Su gestión en el principal puerto del estado le ha dado visibilidad y una base electoral sólida. Además, su discurso crítico tanto hacia Morena como hacia el bloque tradicional del PRI y el PAN le ha permitido posicionarse como una alternativa para quienes buscan una opción distinta.

En un escenario de tercios, Martínez podría convertirse en un factor decisivo, ya sea compitiendo directamente por la gubernatura o restando votos clave a sus adversarios.


Mely Romero: experiencia y estructura priista

El PRI, aunque debilitado a nivel nacional, mantiene presencia en Colima a través de perfiles como Mely Romero Celis, quien se posiciona como su figura más competitiva.

Romero cuenta con una trayectoria sólida en el ámbito legislativo y una fuerte vinculación con el sector agropecuario, lo que le permite mantener respaldo en los municipios del interior del estado. Su perfil técnico y su imagen de política preparada le han permitido alcanzar niveles de preferencia cercanos al 36.6% dentro de su partido.

Su papel será clave en la configuración del escenario electoral. Podría convertirse en una candidata competitiva por sí misma o en una pieza fundamental para consolidar una alianza opositora.


Virgilio Mendoza: el actor que puede inclinar la balanza

A este escenario se suma Virgilio Mendoza, quien ha sido impulsado por el Partido Verde Ecologista de México como su carta rumbo a 2027.

Con experiencia política y una estructura territorial consolidada, Mendoza representa un perfil con capacidad de movilización electoral.

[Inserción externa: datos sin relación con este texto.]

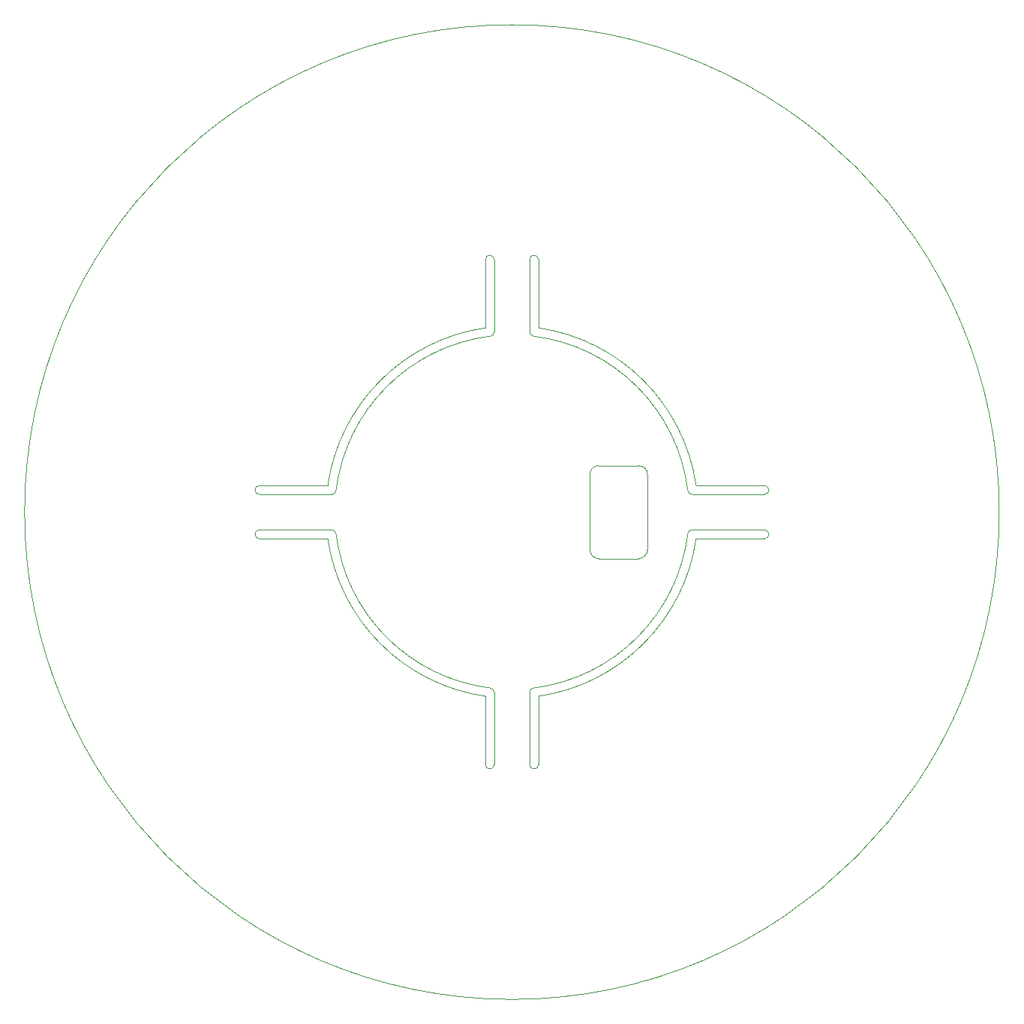
<source format=gbr>
%TF.GenerationSoftware,KiCad,Pcbnew,9.0.1*%
%TF.CreationDate,2025-05-12T15:51:15-07:00*%
%TF.ProjectId,SmartKnobController_ME507,536d6172-744b-46e6-9f62-436f6e74726f,rev?*%
%TF.SameCoordinates,Original*%
%TF.FileFunction,Profile,NP*%
%FSLAX46Y46*%
G04 Gerber Fmt 4.6, Leading zero omitted, Abs format (unit mm)*
G04 Created by KiCad (PCBNEW 9.0.1) date 2025-05-12 15:51:15*
%MOMM*%
%LPD*%
G01*
G04 APERTURE LIST*
%TA.AperFunction,Profile*%
%ADD10C,0.050000*%
%TD*%
G04 APERTURE END LIST*
D10*
X167450000Y-83149999D02*
G75*
G02*
X168449984Y-84144092I0J-1000001D01*
G01*
X132806316Y-90400000D02*
G75*
G02*
X133299279Y-90839025I-3316J-500000D01*
G01*
X151150000Y-116900000D02*
G75*
G02*
X150150000Y-116900000I-500000J0D01*
G01*
X181650000Y-85400000D02*
G75*
G02*
X181650000Y-86400000I0J-500000D01*
G01*
X132365394Y-85400000D02*
G75*
G02*
X150150000Y-67615394I20784606J-3000000D01*
G01*
X173000721Y-90838998D02*
G75*
G02*
X155588998Y-108250721I-19850721J2438998D01*
G01*
X124650000Y-86400000D02*
X132805645Y-86400000D01*
X133299279Y-85960977D02*
G75*
G02*
X150710977Y-68549279I19850721J-2439023D01*
G01*
X156150000Y-116900000D02*
G75*
G02*
X155150000Y-116900000I-500000J0D01*
G01*
X155150000Y-68050551D02*
X155150000Y-59900000D01*
X173934604Y-91400000D02*
X181650000Y-91400000D01*
X181650000Y-90400000D02*
X173493684Y-90400000D01*
X151150000Y-108743684D02*
X151150000Y-116900000D01*
X124650000Y-91400000D02*
G75*
G02*
X124650000Y-90400000I0J500000D01*
G01*
X168449997Y-84149999D02*
X168444093Y-92650001D01*
X124650000Y-90400000D02*
X132806316Y-90400000D01*
X173000721Y-90839024D02*
G75*
G02*
X173493684Y-90400000I496279J-60976D01*
G01*
X150150000Y-109184603D02*
G75*
G02*
X132365397Y-91400000I3000000J20784603D01*
G01*
X132365399Y-91400000D02*
X124650000Y-91400000D01*
X155150000Y-108750605D02*
G75*
G02*
X155588998Y-108250722I500000J3605D01*
G01*
X151150000Y-68056000D02*
X151150000Y-59900000D01*
X208150000Y-88400000D02*
G75*
G02*
X98150000Y-88400000I-55000000J0D01*
G01*
X98150000Y-88400000D02*
G75*
G02*
X208150000Y-88400000I55000000J0D01*
G01*
X168449997Y-84144092D02*
X168449997Y-84149999D01*
X168444093Y-92650001D02*
G75*
G02*
X167450000Y-93649976I-999993J1D01*
G01*
X156150000Y-116900000D02*
X156150000Y-109184604D01*
X150150000Y-116900000D02*
X150150000Y-109184603D01*
X156150000Y-59900000D02*
X156150000Y-67615393D01*
X161950000Y-92650000D02*
X161949999Y-84149999D01*
X150150000Y-59900000D02*
X150150000Y-67615394D01*
X162950000Y-93649999D02*
G75*
G02*
X161950018Y-92655906I0J999999D01*
G01*
X181650000Y-86400000D02*
X173494000Y-86400000D01*
X133299279Y-85960952D02*
G75*
G02*
X132805645Y-86400001I-496279J60952D01*
G01*
X155589057Y-68549279D02*
G75*
G02*
X155149999Y-68050551I60943J496279D01*
G01*
X155589023Y-68549279D02*
G75*
G02*
X173000721Y-85960977I-2439023J-19850721D01*
G01*
X162950000Y-83149999D02*
X167450000Y-83149999D01*
X150710993Y-108250721D02*
G75*
G02*
X133299281Y-90839025I2439007J19850721D01*
G01*
X156150000Y-67615393D02*
G75*
G02*
X173934607Y-85400000I-3000000J-20784607D01*
G01*
X173934607Y-85400000D02*
X181650000Y-85400000D01*
X124650000Y-86400000D02*
G75*
G02*
X124650000Y-85400000I0J500000D01*
G01*
X173494000Y-86400000D02*
G75*
G02*
X173000720Y-85960952I3000J500000D01*
G01*
X132365394Y-85400000D02*
X124650000Y-85400000D01*
X173934604Y-91400000D02*
G75*
G02*
X156150000Y-109184604I-20784604J3000000D01*
G01*
X150710976Y-108250721D02*
G75*
G02*
X151150000Y-108743684I-60976J-496279D01*
G01*
X151150000Y-68056000D02*
G75*
G02*
X150710960Y-68549279I-500000J3000D01*
G01*
X155150000Y-59900000D02*
G75*
G02*
X156150000Y-59900000I500000J0D01*
G01*
X162950000Y-93649999D02*
X167450000Y-93649998D01*
X181650000Y-90400000D02*
G75*
G02*
X181650000Y-91400000I0J-500000D01*
G01*
X150150000Y-59900000D02*
G75*
G02*
X151150000Y-59900000I500000J0D01*
G01*
X155150000Y-108750605D02*
X155150000Y-116900000D01*
X161950000Y-84149999D02*
G75*
G02*
X162944093Y-83150017I1000000J-1D01*
G01*
M02*

</source>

Su votación histórica, que suele ubicarse en niveles relevantes, lo convierte en un actor clave en una contienda cerrada.

Su decisión de competir en solitario o sumarse a una coalición podría ser determinante para definir el resultado final.


Un escenario abierto y competitivo

Más allá de los perfiles, hay un elemento que destaca en todas las mediciones: el alto porcentaje de ciudadanos que aún no decide su voto, estimado entre el 15% y el 18%. Este grupo será determinante y marcará el rumbo de la elección.

Los escenarios posibles van desde una contienda polarizada entre Morena y la oposición, hasta una elección de tercios con Movimiento Ciudadano como protagonista. En cualquiera de los casos, la diferencia podría ser mínima.

Colima se encamina así hacia una de las elecciones más competidas de su historia reciente. La decisión no dependerá únicamente de las siglas, sino de la capacidad de los candidatos para generar confianza y conectar con un electorado cada vez más exigente.

A más de un año de la jornada electoral, el tablero político ya está en movimiento. Y en Colima, cada movimiento cuenta.